Autonomy and alienated subjectivity:A re-reading of Castoriadis, through Zizek
In: Moon , D S 2013 , ' Autonomy and alienated subjectivity : A re-reading of Castoriadis, through Zizek ' , Subjectivity , vol. 6 , no. 4 , pp. 424-444 . https://doi.org/10.1057/sub.2013.11
In a time of political passivism in Western democracies, this article argues for the value of Cornelius Castoriadis's radical theory of autonomy as a means of conceptualising (wo)man's ability to pro-actively create new social institutions ex nihlo. In making this argument, however, it also seeks to 'correct' a key flaw within the model of subjectivity underlying this theory of autonomy. Castoriadis's attempts to bypass the notion of alienation as a metaphysical given, led him to an internally contradictory conception of subjectivity based around an originary monadic psyche.
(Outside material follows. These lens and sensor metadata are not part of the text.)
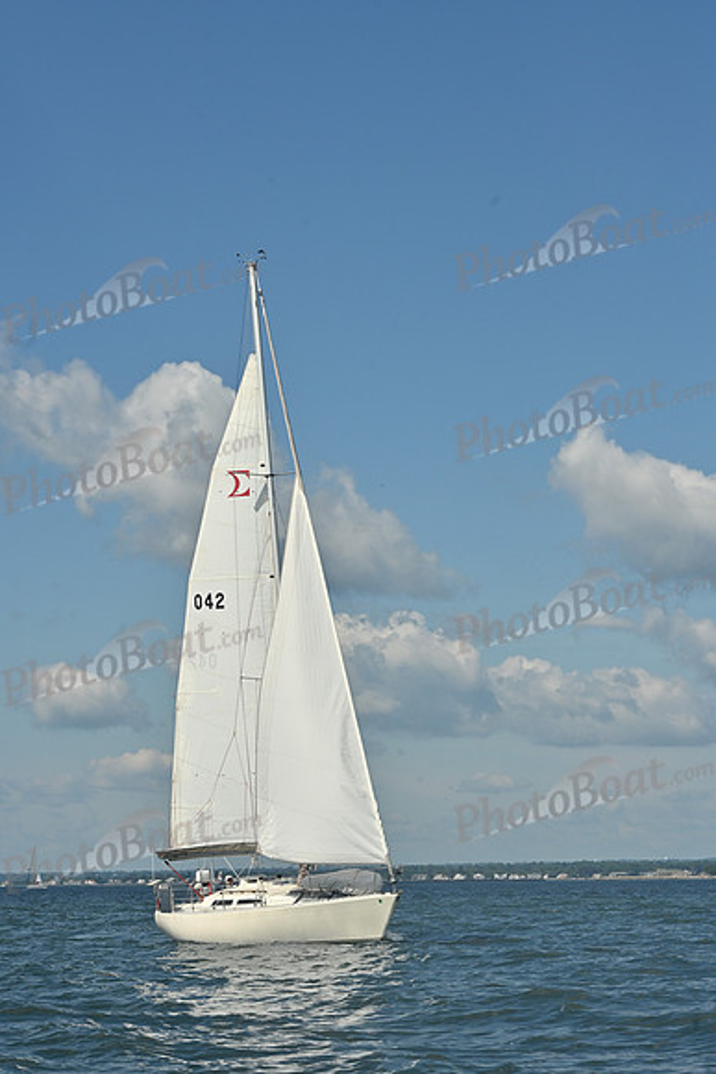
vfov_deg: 20.8
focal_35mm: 98
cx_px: 358
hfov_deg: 14.0
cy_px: 537
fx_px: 2922
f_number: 11
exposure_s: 1/1600
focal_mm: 98
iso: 320
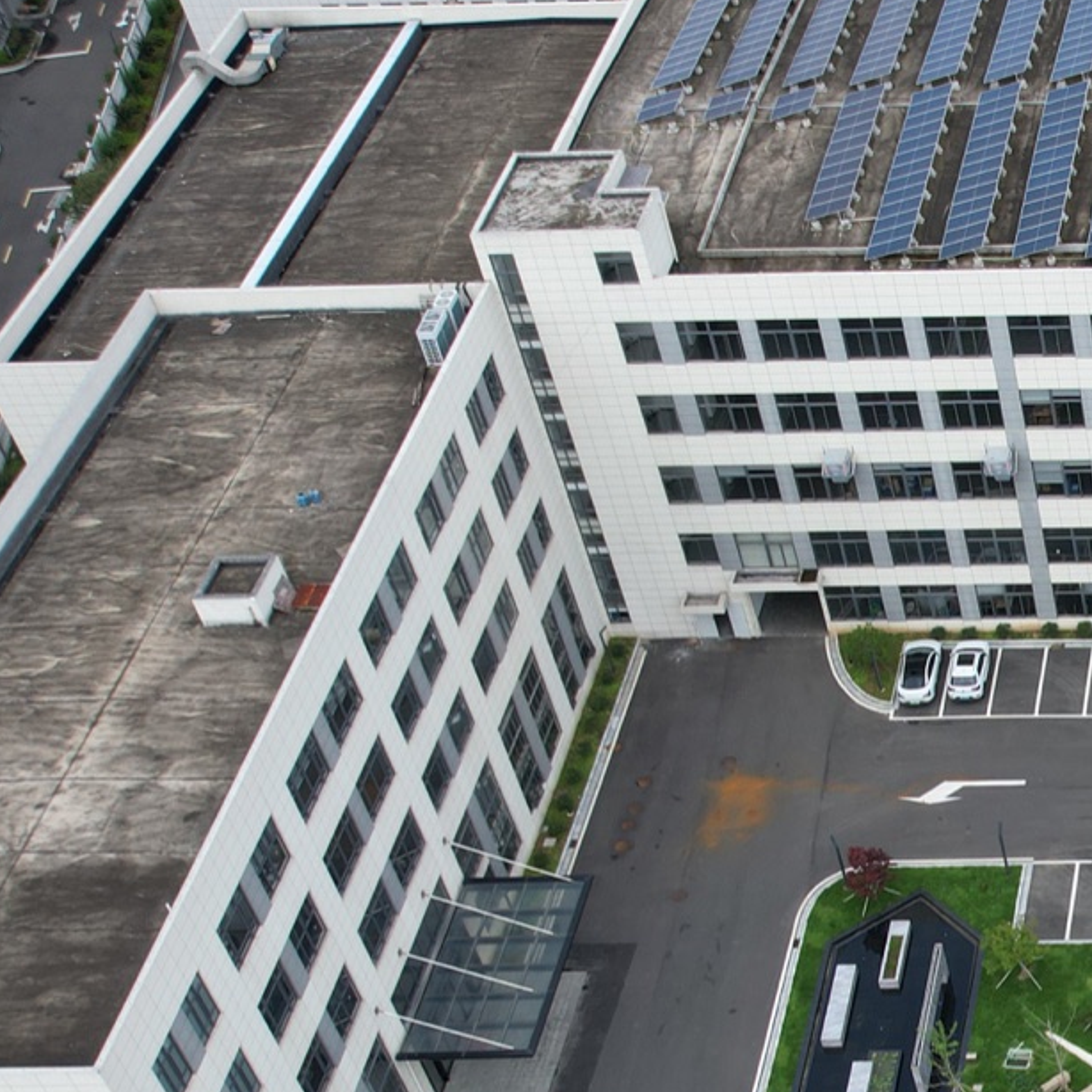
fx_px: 2391
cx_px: 1497
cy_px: 907
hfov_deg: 22.4
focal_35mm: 67
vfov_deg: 25.2
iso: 110
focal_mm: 8.38
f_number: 2.8
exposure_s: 1/1000
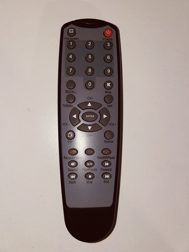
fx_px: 189
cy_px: 126
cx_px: 94
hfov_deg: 53.1
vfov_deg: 67.3
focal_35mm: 26
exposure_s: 1/80
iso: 50
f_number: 1.6
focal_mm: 4.2
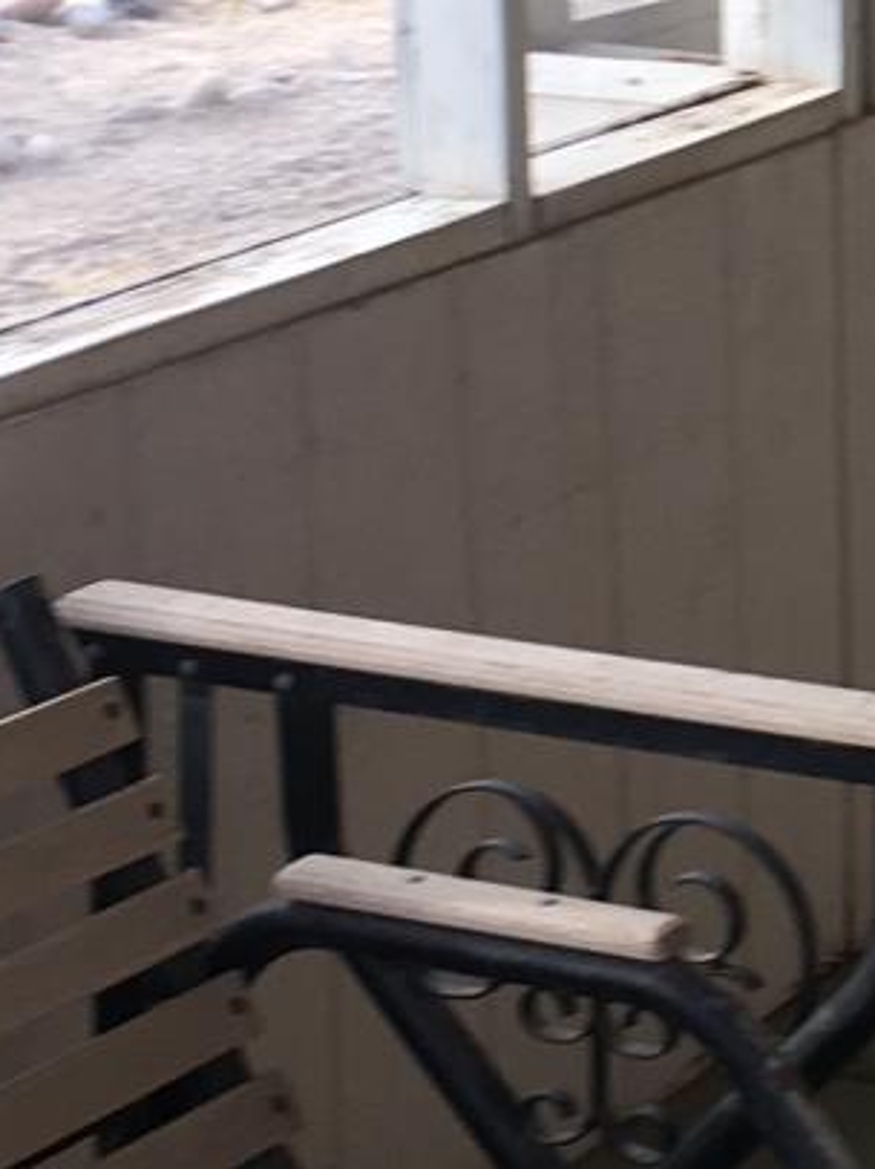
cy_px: 66
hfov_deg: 9.9
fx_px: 4825
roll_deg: -1.8
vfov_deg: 13.7
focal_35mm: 143
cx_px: 1482
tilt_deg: -8.0
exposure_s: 1/100
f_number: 2.2
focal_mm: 4.15
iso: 25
Through a critical re-reading of Castoriadis's position through that of Slavoj Žižek's 'transcendental materialist theory of subjectivity', this article shows how (re)inserting alienation into the former's work as a constitutive element of the autonomous subject makes it possible to overcome the aforementioned contradiction whilst maintaining a concept of radical autonomous social change that goes beyond Žižek's own rather inactive conception of 'the Act'.